Declan Dalton of Cork with his son DJ after his side’s defeat. Photo: David Fitzgerald/Sportsfile

Editorial: Time to rally around

There’s no worse feeling than failing to perform in the moments that matter most.

And being there before can make it worse - you truly know what’s at stake and what can be lost. I have huge sympathy for the Cork hurlers and management after last Sunday’s second half disaster.

It was a huge shock and unexpected. The first half had gone well although some of the seeds of Cork’s destruction were sown then. At half-time, Cork were up by six points having scored 1-16 while not playing very well. In hindsight, Tipp had a lot of bad misses in the first half which we couldn’t rely on occurring again. Tipp bottled up our full forward line in the main and stopped good ball getting into them. The Cork half forward line had done well. But it didn’t continue.

A confession; I missed the start of the second half. I was out playing hurling with my son at half-time and I missed 5 or 6 minutes after the resumption. By the time I returned, Cork’s lead was almost wiped out and a few minutes later, it was. Cork couldn’t get momentum while nearly everything Tipp hit seemed to go perfectly. We had no momentum and we couldn’t make use of the breaks we got. The disallowed Tipp goal seemed important at the time - surely that would snap Cork out of their lethargy?

I didn’t watch any post-game coverage or the Sunday Game. I haven’t read any post-game analysis. I just don’t have the heart for it. And I don’t have to face it. But the players and management do. They have to face this for months.

Losing the biggest games is very tough. And there’s no hiding place as a Cork hurler. They have to face up to what happened in that second half and how they couldn’t wrest control of the game back. The manner of Sunday’s defeat will leave far more scars than the narrow extra-time loss to Clare 12 months ago.

There are many reasons for not performing but not caring enough is certainly not one of them. That team has been putting in thousands of hours to be the best they can be. They have an elite mindset and losing in this manner will hurt them so deeply.

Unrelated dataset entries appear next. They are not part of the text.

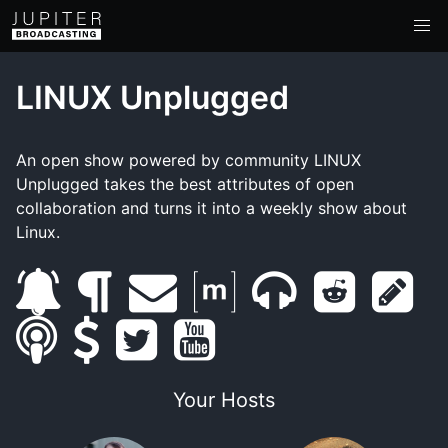
LINUX Unplugged
An open show powered by community LINUX
Unplugged takes the best attributes of open
collaboration and turns it into a weekly show about
Linux.
s
b
e
m
m
r
s
s
u
s
l
t
m
y
a
u
e
h
m
b
u
o
w
a
o
t
m
d
o
Your Hosts
a
s
p
g
i
i
u
r
b
d
w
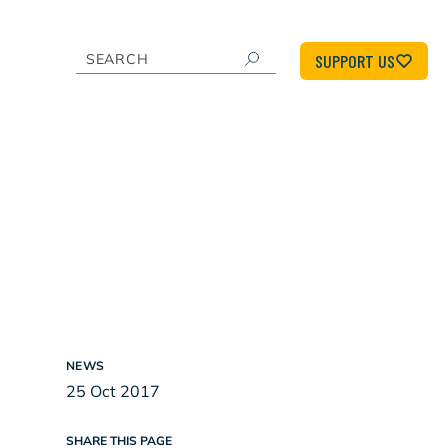
SUPPORT US
NEWS
25 Oct 2017
SHARE THIS PAGE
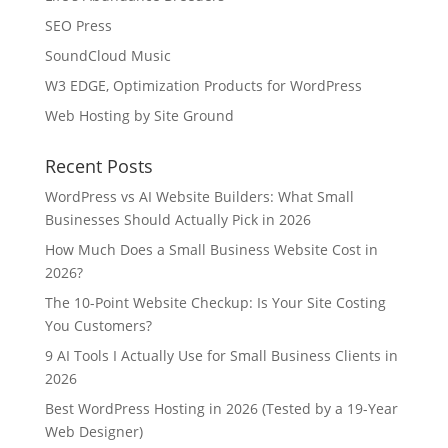
SEO Press
SoundCloud Music
W3 EDGE, Optimization Products for WordPress
Web Hosting by Site Ground
Recent Posts
WordPress vs AI Website Builders: What Small
Businesses Should Actually Pick in 2026
How Much Does a Small Business Website Cost in
2026?
The 10-Point Website Checkup: Is Your Site Costing
You Customers?
9 AI Tools I Actually Use for Small Business Clients in
2026
Best WordPress Hosting in 2026 (Tested by a 19-Year
Web Designer)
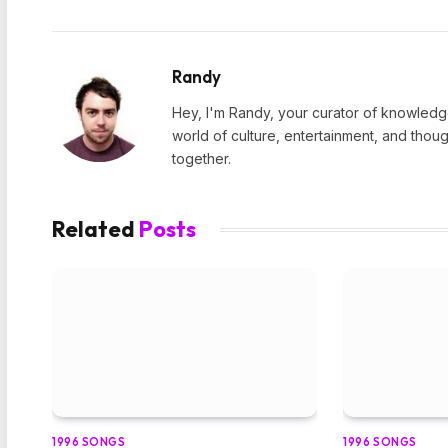
Randy
Hey, I'm Randy, your curator of knowledge
world of culture, entertainment, and thoug
together.
Related
Posts
1996 SONGS
1996 SONGS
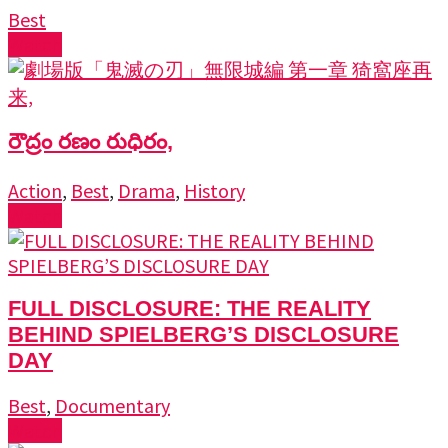
Best
Watch
రౌద్రం రణం రుధిరం,
Action
,
Best
,
Drama
,
History
Watch
FULL DISCLOSURE: THE REALITY
BEHIND SPIELBERG’S DISCLOSURE
DAY
Best
,
Documentary
Watch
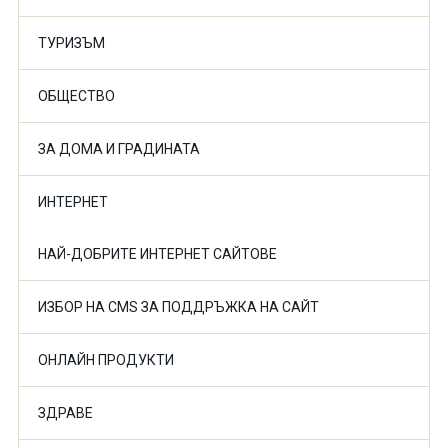
ТУРИЗЪМ
ОБЩЕСТВО
ЗА ДОМА И ГРАДИНАТА
ИНТЕРНЕТ
НАЙ-ДОБРИТЕ ИНТЕРНЕТ САЙТОВЕ
ИЗБОР НА CMS ЗА ПОДДРЪЖКА НА САЙТ
ОНЛАЙН ПРОДУКТИ
ЗДРАВЕ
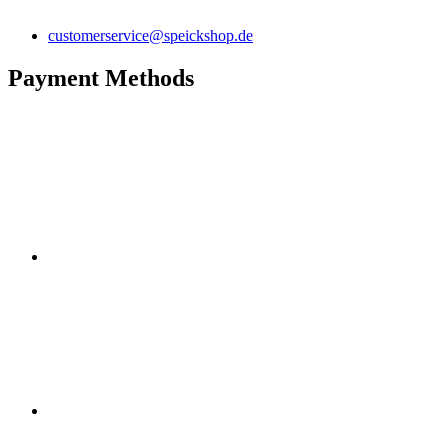
customerservice@speickshop.de
Payment Methods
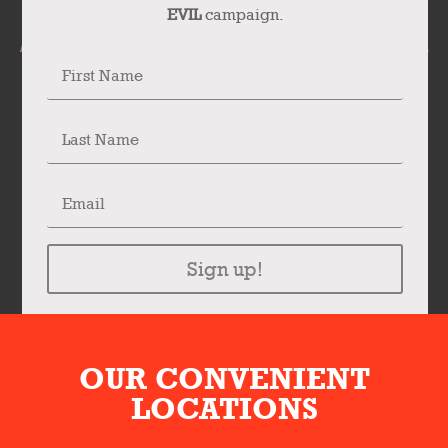
EVIL
campaign.
Sign up!
OUR CONVENIENT
LOCATIONS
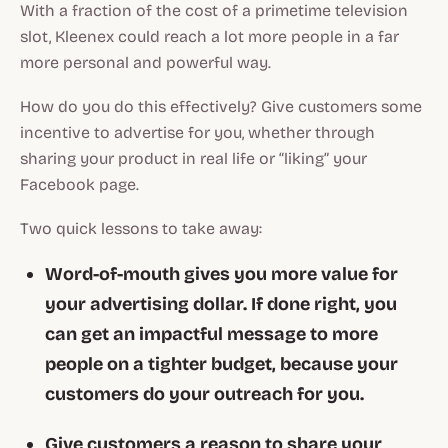
With a fraction of the cost of a primetime television
slot, Kleenex could reach a lot more people in a far
more personal and powerful way.
How do you do this effectively? Give customers some
incentive to advertise for you, whether through
sharing your product in real life or “liking” your
Facebook page.
Two quick lessons to take away:
Word-of-mouth gives you more value for
your advertising dollar. If done right, you
can get an impactful message to more
people on a tighter budget, because your
customers do your outreach for you.
Give customers a reason to share your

I can understand why they didn’t want to endure a homecoming even though they have given us so many good times during what was a great season despite the final. It would have been so painful for them to have to stand up there and try to put on a brave face when all they want to do is be in private. Their job is to try to get over the loss, learn from it and come back next year. Our job as supporters is to rally around them, let them know how much we appreciate them and follow them again next year. Thanks again to Pat Ryan, his management team and those magnificent players.